**PROBLEM TO SOLVE:** Take the entries below and retype them word for word, excluding the images.

**SUPPLIED INFORMATION:**
■ ■ ■

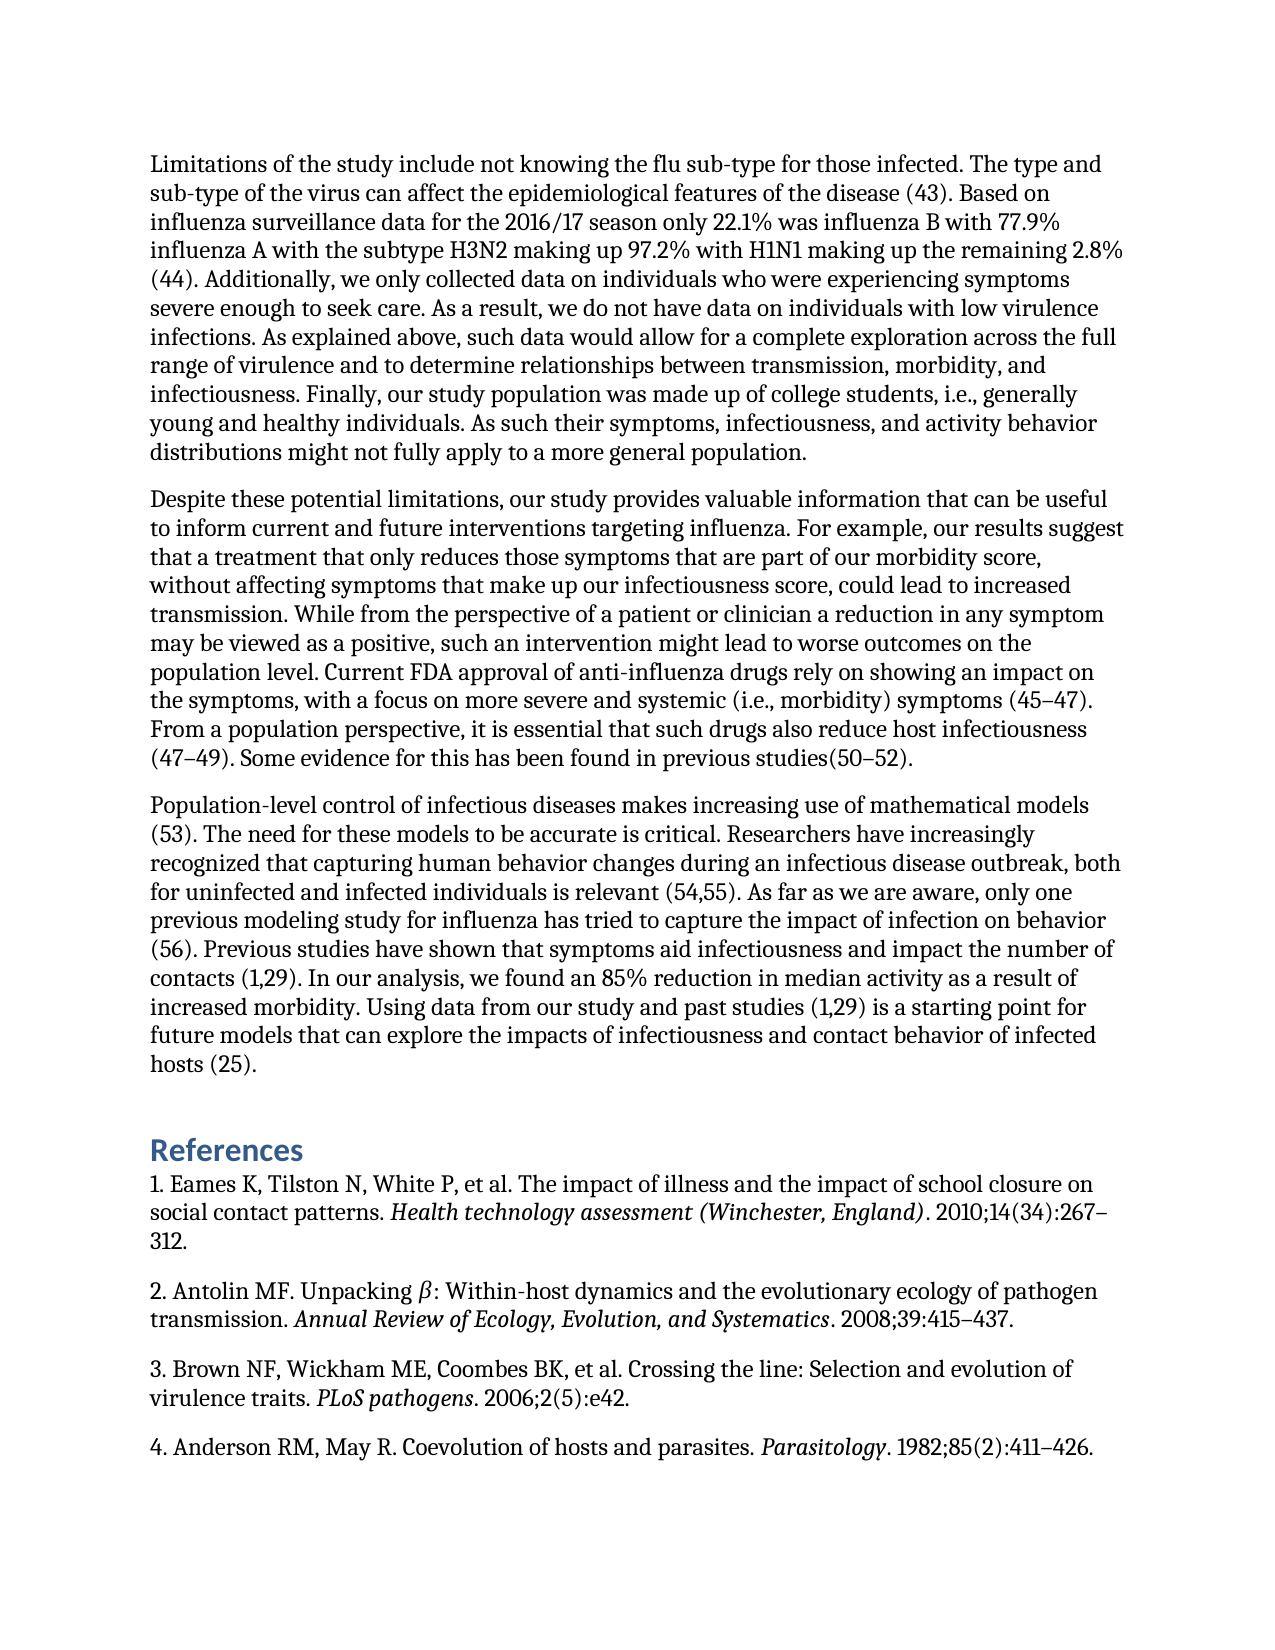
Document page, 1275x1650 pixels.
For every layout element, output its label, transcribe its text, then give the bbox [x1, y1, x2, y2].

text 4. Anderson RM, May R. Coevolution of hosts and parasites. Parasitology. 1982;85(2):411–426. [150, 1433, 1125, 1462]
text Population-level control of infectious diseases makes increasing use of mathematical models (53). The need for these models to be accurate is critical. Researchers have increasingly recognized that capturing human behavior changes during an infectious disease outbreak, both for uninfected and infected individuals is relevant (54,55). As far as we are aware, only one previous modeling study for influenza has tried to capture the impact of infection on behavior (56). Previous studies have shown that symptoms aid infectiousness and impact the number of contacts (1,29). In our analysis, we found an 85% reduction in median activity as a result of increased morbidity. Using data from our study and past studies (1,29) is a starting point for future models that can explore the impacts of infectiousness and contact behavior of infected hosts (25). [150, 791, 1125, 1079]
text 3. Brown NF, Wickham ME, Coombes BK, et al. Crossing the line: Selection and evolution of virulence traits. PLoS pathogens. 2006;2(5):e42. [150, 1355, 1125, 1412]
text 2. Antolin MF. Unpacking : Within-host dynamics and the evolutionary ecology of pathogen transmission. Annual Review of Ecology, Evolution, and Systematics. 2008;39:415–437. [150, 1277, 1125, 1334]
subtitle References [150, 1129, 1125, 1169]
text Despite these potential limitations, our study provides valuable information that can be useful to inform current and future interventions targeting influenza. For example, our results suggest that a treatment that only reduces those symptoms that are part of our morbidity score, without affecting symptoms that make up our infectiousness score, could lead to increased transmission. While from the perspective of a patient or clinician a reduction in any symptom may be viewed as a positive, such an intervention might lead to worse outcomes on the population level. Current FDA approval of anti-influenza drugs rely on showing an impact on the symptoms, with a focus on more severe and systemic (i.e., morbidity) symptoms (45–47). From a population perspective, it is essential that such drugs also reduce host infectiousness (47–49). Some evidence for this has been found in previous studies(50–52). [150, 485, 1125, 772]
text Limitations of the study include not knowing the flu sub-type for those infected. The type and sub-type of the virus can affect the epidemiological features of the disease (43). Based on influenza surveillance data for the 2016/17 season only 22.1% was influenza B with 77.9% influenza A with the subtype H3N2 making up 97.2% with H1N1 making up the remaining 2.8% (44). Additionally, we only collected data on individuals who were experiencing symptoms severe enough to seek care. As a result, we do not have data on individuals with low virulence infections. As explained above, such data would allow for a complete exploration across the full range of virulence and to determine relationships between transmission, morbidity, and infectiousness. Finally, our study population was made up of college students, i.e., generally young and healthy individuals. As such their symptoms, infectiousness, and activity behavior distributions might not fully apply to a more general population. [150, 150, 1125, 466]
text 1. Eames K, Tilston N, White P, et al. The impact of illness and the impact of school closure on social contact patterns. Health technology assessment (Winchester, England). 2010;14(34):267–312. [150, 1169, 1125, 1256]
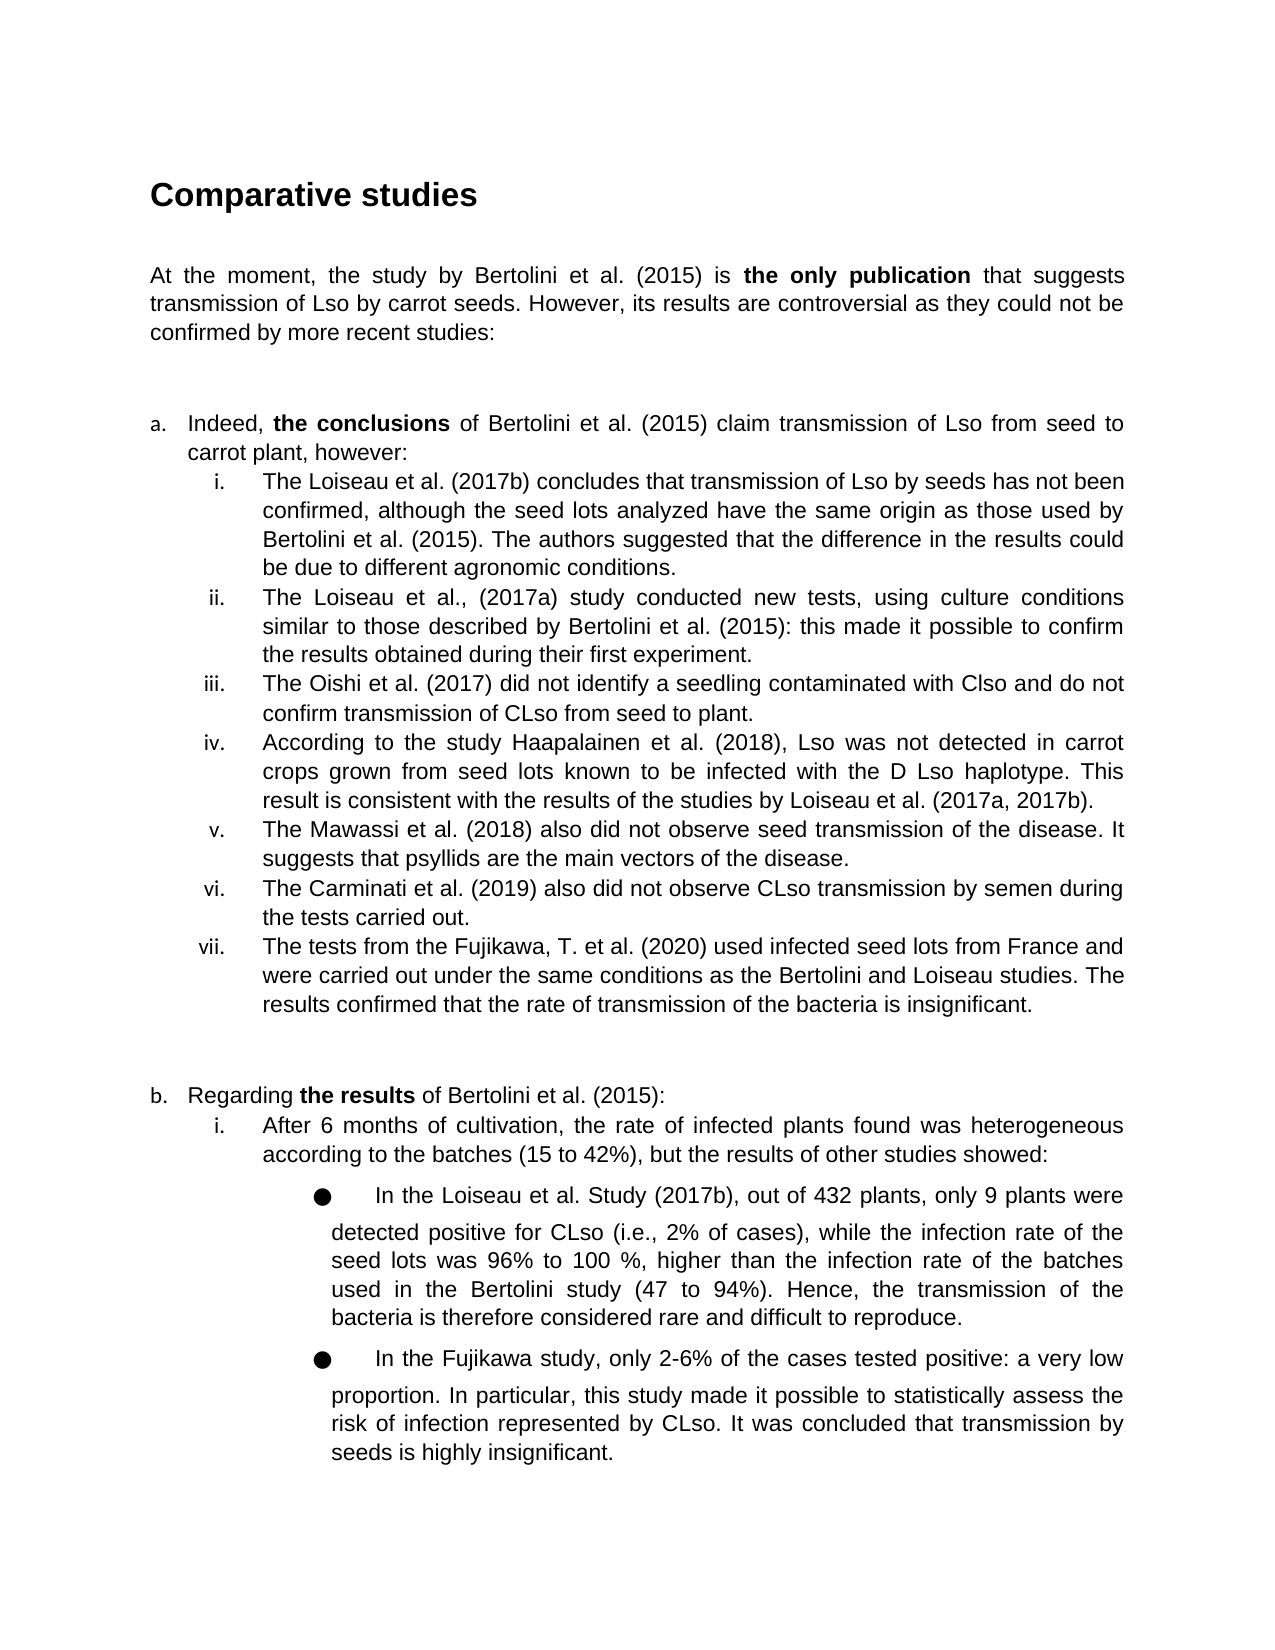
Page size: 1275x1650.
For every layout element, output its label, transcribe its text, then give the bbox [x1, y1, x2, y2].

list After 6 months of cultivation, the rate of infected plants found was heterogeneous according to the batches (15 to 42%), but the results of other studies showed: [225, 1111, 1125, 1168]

■ ■ ■

**FINISHED TASK:**
Document page, 1275x1650 pixels.
For every layout element, output its label, transcribe its text, then give the bbox [x1, y1, x2, y2].

text 4. Anderson RM, May R. Coevolution of hosts and parasites. Parasitology. 1982;85(2):411–426. [150, 1433, 1125, 1462]
text Population-level control of infectious diseases makes increasing use of mathematical models (53). The need for these models to be accurate is critical. Researchers have increasingly recognized that capturing human behavior changes during an infectious disease outbreak, both for uninfected and infected individuals is relevant (54,55). As far as we are aware, only one previous modeling study for influenza has tried to capture the impact of infection on behavior (56). Previous studies have shown that symptoms aid infectiousness and impact the number of contacts (1,29). In our analysis, we found an 85% reduction in median activity as a result of increased morbidity. Using data from our study and past studies (1,29) is a starting point for future models that can explore the impacts of infectiousness and contact behavior of infected hosts (25). [150, 791, 1125, 1079]
text 3. Brown NF, Wickham ME, Coombes BK, et al. Crossing the line: Selection and evolution of virulence traits. PLoS pathogens. 2006;2(5):e42. [150, 1355, 1125, 1412]
text 2. Antolin MF. Unpacking : Within-host dynamics and the evolutionary ecology of pathogen transmission. Annual Review of Ecology, Evolution, and Systematics. 2008;39:415–437. [150, 1277, 1125, 1334]
subtitle References [150, 1129, 1125, 1169]
text Despite these potential limitations, our study provides valuable information that can be useful to inform current and future interventions targeting influenza. For example, our results suggest that a treatment that only reduces those symptoms that are part of our morbidity score, without affecting symptoms that make up our infectiousness score, could lead to increased transmission. While from the perspective of a patient or clinician a reduction in any symptom may be viewed as a positive, such an intervention might lead to worse outcomes on the population level. Current FDA approval of anti-influenza drugs rely on showing an impact on the symptoms, with a focus on more severe and systemic (i.e., morbidity) symptoms (45–47). From a population perspective, it is essential that such drugs also reduce host infectiousness (47–49). Some evidence for this has been found in previous studies(50–52). [150, 485, 1125, 772]
text Limitations of the study include not knowing the flu sub-type for those infected. The type and sub-type of the virus can affect the epidemiological features of the disease (43). Based on influenza surveillance data for the 2016/17 season only 22.1% was influenza B with 77.9% influenza A with the subtype H3N2 making up 97.2% with H1N1 making up the remaining 2.8% (44). Additionally, we only collected data on individuals who were experiencing symptoms severe enough to seek care. As a result, we do not have data on individuals with low virulence infections. As explained above, such data would allow for a complete exploration across the full range of virulence and to determine relationships between transmission, morbidity, and infectiousness. Finally, our study population was made up of college students, i.e., generally young and healthy individuals. As such their symptoms, infectiousness, and activity behavior distributions might not fully apply to a more general population. [150, 150, 1125, 466]
text 1. Eames K, Tilston N, White P, et al. The impact of illness and the impact of school closure on social contact patterns. Health technology assessment (Winchester, England). 2010;14(34):267–312. [150, 1169, 1125, 1256]
Page size: 1275x1650.
For every layout element, output its label, transcribe its text, then give the bbox [x1, y1, x2, y2].

list After 6 months of cultivation, the rate of infected plants found was heterogeneous according to the batches (15 to 42%), but the results of other studies showed: [225, 1111, 1125, 1168]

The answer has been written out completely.